*EXERCISE INPUT:*
______

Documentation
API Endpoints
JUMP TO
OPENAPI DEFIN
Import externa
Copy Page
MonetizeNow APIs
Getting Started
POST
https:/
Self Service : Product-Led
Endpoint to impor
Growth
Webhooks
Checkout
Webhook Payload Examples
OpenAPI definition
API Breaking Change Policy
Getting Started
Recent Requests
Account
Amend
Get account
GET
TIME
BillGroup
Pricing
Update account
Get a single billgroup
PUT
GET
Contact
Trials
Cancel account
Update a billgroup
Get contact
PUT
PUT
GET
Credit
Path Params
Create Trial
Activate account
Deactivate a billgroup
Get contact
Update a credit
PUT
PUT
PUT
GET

______

*WHAT IS NEEDED:*
Every line holding the word "Update" should be copied out of the records above.

*RESULT:*
Update account
Update a billgroup
Update a credit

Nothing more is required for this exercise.